The taxman had made a $2.2-billion demand on Vodafone arguing that, under the law, Vodafone had to deduct a withholding tax on its $11.1-billion payment to Hutch for its India operations — this is what the Supreme Court had struck down, and this is what the government had sought to undo with the Budget’s retrospective tax amendment of sections 9 and 195 of the Income Tax Act in March this year.
FE had reported on September 19 that the Shome panel was not in favour of retrospective taxing of such overseas transactions where the underlying asset was in India (http://www.financialexpress.com/news/shome-likely-to-dial-relief-for-vodafone-in-tax-case/1004580/0). The panel had said that while such taxation was permissible, it had to be without retrospectivity.
While the government is keen to resolve the issue which has caused a lot of bad blood between the government and the investor community – to that extent, accepting Shome’s recommendations will be seen as a pro-investor move – the stumbling block is the tax refunds the finance ministry may have to shell out if the proposal is accepted. After Essar sold its 22% holdings in Vodafone Essar to Vodafone, a tax of $883 million was paid – the 22% shares were held by Essar group companies overseas and were sold to Vodafone in an overseas transaction, making it similar to the original Vodafone-Hutch one. Once the Supreme Court ruled in favour of Vodafone, Essar had said it was going to ask for a refund. In addition, there were other Vodafone-type transactions that the taxman was trying to tap – of these, however, only Essar had paid a tax.
It is not clear what argument the finance ministry will make, if any, to ensure it doesn’t have to make any refund since both cases are similar – of overseas sales of assets where the underlying asset is in India.

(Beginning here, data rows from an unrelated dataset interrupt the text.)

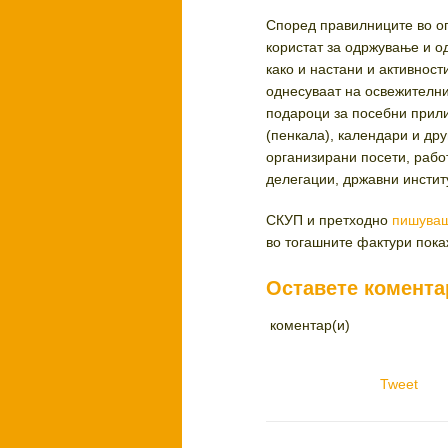
Според правилниците во оп
користат за одржување и о
како и настани и активност
однесуваат на освежителни 
подароци за посебни прили
(пенкала), календари и дру
организирани посети, раб
делегации, државни инстит
СКУП и претходно
пишуваш
во тогашните фактури пока
Оставете комента
коментар(и)
Tweet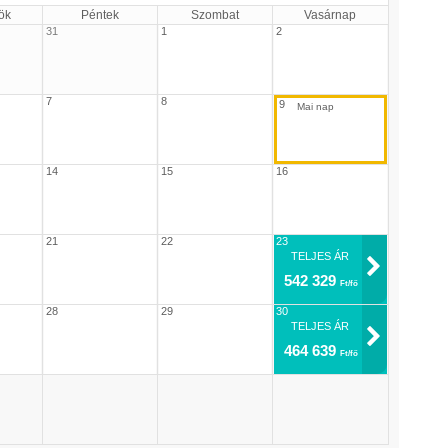
ök
Péntek
Szombat
Vasárnap
31
1
2
7
8
9
14
15
16
21
22
23
TELJES ÁR
542 329
Ft/fő
28
29
30
TELJES ÁR
464 639
Ft/fő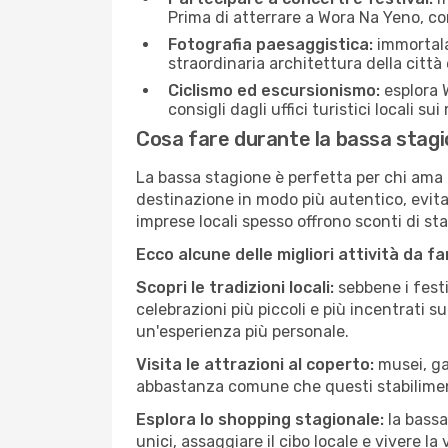
Prima di atterrare a Wora Na Yeno, cont
Fotografia paesaggistica:
immortala 
straordinaria architettura della città 
Ciclismo ed escursionismo:
esplora W
consigli dagli uffici turistici locali su
Cosa fare durante la bassa stag
La bassa stagione è perfetta per chi ama l
destinazione in modo più autentico, evitare
imprese locali spesso offrono sconti di st
Ecco alcune delle migliori attività da f
Scopri le tradizioni locali:
sebbene i festi
celebrazioni più piccoli e più incentrati 
un'esperienza più personale.
Visita le attrazioni al coperto:
musei, gal
abbastanza comune che questi stabilimen
Esplora lo shopping stagionale:
la bassa
unici, assaggiare il cibo locale e vivere l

The only possible difference is that by the time the Essar-Vodafone sale had taken place, Essar knew the taxman was planning to tax such sales. Indeed, by that time, the taxman had even won the case against Vodafone in the Bombay High Court – later, however, the Supreme Court struck this down.

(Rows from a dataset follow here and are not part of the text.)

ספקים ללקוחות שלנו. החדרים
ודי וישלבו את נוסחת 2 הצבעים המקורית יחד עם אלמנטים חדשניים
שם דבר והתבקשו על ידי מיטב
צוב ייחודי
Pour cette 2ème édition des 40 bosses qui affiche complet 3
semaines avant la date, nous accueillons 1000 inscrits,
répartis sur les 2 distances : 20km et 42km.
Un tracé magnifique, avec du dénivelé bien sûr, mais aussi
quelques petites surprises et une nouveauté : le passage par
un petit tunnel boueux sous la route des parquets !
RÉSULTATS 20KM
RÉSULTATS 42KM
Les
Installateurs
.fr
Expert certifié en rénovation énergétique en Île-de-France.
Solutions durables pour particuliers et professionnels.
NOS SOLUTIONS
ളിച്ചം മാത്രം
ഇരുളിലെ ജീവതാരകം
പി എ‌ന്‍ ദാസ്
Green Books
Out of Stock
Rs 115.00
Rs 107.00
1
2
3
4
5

In the case of Vodafone-Hutch, however, Vodafone was taken by surprise. There was only one letter written by the taxman to Vodafone through the entire transaction, and that too was addressed “M/sVodafone, UK,c/o M/s Hutchison Max … Mumbai”. This letter was returned by Hutchison Essar saying it did not represent Vodafone. One other letter was sent from the taxman to Hutchison Essar, asking it to share the letter with Vodafone – Hutchison Essar had replied that since no transaction was taking place in its shares, no tax was applicable. Vodafone had bought the shares of a company called CGP Investments which, in turn, owned 42.34% of Hutchison Essar.